*To do*. If a line in the records below holds the string "uniresolver", count it, and state only the final count.

(Stored data)
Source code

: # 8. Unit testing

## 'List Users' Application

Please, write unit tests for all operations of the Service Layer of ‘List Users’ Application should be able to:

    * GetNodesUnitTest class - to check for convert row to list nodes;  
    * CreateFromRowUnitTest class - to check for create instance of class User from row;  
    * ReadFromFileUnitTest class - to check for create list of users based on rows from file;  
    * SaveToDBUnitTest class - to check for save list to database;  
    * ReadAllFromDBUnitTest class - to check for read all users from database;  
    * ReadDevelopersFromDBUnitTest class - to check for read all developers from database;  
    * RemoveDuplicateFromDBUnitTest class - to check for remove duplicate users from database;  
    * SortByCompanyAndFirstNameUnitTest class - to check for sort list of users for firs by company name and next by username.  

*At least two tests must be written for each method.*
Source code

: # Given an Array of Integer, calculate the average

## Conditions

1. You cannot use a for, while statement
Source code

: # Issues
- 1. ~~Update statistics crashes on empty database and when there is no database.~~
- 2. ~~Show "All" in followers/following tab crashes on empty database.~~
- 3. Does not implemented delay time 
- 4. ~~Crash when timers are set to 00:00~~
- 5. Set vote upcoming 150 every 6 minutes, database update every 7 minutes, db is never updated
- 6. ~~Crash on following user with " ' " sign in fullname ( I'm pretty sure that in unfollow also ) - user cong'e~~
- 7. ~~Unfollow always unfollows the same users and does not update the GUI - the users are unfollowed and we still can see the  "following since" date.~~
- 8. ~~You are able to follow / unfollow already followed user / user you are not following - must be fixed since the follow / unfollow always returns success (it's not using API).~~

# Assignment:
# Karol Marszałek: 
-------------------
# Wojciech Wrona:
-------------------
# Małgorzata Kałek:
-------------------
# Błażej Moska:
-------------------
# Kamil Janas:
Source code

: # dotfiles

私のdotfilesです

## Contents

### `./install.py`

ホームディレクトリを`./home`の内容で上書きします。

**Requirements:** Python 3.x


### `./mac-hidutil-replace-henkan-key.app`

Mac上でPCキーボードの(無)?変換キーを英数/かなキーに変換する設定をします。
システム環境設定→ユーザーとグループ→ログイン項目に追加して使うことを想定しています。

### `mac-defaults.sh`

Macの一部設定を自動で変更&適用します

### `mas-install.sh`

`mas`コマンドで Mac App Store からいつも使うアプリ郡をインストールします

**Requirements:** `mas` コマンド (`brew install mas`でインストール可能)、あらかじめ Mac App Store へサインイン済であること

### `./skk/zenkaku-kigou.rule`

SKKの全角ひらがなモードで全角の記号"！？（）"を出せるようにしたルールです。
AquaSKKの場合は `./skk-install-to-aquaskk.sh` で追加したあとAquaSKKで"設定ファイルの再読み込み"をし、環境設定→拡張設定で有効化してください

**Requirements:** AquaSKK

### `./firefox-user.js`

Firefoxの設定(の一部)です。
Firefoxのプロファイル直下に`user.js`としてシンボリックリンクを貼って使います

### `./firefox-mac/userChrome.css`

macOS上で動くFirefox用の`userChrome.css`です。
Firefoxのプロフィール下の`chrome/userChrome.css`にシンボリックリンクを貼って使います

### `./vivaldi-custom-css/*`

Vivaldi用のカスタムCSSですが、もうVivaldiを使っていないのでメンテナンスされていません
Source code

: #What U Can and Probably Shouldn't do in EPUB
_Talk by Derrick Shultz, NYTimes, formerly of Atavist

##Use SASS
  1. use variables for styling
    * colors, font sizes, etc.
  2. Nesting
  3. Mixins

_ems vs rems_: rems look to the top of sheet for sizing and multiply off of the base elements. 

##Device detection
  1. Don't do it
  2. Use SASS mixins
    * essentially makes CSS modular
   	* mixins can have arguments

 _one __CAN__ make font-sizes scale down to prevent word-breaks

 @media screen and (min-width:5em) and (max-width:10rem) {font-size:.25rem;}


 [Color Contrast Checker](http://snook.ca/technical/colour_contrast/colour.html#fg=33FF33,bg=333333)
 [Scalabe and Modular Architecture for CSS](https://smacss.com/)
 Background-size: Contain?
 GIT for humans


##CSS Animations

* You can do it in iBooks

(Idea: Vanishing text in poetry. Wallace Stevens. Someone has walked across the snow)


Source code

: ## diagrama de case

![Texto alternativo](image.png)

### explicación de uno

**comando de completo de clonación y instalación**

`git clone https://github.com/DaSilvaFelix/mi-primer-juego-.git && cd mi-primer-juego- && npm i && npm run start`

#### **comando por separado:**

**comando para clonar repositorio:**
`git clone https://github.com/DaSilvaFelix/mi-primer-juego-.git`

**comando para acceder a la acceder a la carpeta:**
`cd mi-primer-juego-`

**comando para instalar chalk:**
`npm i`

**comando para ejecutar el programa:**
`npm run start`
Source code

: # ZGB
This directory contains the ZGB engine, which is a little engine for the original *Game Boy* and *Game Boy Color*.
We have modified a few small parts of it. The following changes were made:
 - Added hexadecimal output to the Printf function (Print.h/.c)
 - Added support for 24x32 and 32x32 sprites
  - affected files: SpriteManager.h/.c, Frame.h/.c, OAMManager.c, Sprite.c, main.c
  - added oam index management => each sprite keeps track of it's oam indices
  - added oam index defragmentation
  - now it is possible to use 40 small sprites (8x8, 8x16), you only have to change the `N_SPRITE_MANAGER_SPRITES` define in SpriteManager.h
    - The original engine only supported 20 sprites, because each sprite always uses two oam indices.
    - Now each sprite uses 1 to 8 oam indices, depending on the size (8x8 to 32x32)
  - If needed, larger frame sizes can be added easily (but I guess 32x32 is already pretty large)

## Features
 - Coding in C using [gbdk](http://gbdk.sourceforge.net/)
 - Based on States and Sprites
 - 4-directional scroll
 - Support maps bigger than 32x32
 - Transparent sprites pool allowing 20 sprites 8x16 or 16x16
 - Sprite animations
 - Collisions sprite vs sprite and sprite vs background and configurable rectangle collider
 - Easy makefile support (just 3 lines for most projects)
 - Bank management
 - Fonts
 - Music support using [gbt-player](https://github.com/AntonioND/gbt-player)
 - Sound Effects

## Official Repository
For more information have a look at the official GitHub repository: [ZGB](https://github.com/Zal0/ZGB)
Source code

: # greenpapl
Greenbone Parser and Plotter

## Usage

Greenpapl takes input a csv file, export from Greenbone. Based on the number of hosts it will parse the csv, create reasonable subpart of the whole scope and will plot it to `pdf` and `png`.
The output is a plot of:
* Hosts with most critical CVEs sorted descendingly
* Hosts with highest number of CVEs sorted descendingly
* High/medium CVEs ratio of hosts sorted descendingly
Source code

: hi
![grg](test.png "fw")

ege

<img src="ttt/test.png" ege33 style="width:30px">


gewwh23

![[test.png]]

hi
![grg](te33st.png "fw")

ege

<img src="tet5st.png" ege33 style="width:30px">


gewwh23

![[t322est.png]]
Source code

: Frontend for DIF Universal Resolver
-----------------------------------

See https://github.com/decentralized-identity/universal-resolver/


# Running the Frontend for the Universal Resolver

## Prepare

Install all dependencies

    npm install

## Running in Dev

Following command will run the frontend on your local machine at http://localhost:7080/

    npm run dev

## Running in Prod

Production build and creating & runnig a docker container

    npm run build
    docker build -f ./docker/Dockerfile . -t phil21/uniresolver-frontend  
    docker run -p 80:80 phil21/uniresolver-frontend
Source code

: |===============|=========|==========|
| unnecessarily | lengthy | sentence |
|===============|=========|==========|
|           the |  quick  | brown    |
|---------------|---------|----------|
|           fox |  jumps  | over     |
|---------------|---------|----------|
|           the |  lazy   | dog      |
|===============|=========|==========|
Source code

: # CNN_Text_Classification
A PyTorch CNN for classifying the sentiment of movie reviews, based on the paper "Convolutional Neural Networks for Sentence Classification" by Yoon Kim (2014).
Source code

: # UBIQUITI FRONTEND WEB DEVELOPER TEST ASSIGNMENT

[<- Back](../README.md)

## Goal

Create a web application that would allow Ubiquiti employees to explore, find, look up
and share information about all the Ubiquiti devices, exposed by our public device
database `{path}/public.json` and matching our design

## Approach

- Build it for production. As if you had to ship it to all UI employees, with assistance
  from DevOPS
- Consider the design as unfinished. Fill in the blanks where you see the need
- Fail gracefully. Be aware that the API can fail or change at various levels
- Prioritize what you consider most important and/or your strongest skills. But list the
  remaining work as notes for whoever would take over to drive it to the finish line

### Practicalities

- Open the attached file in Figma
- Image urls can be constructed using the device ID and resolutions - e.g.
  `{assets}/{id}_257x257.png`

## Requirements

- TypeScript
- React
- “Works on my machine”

*Finished exercise*. 2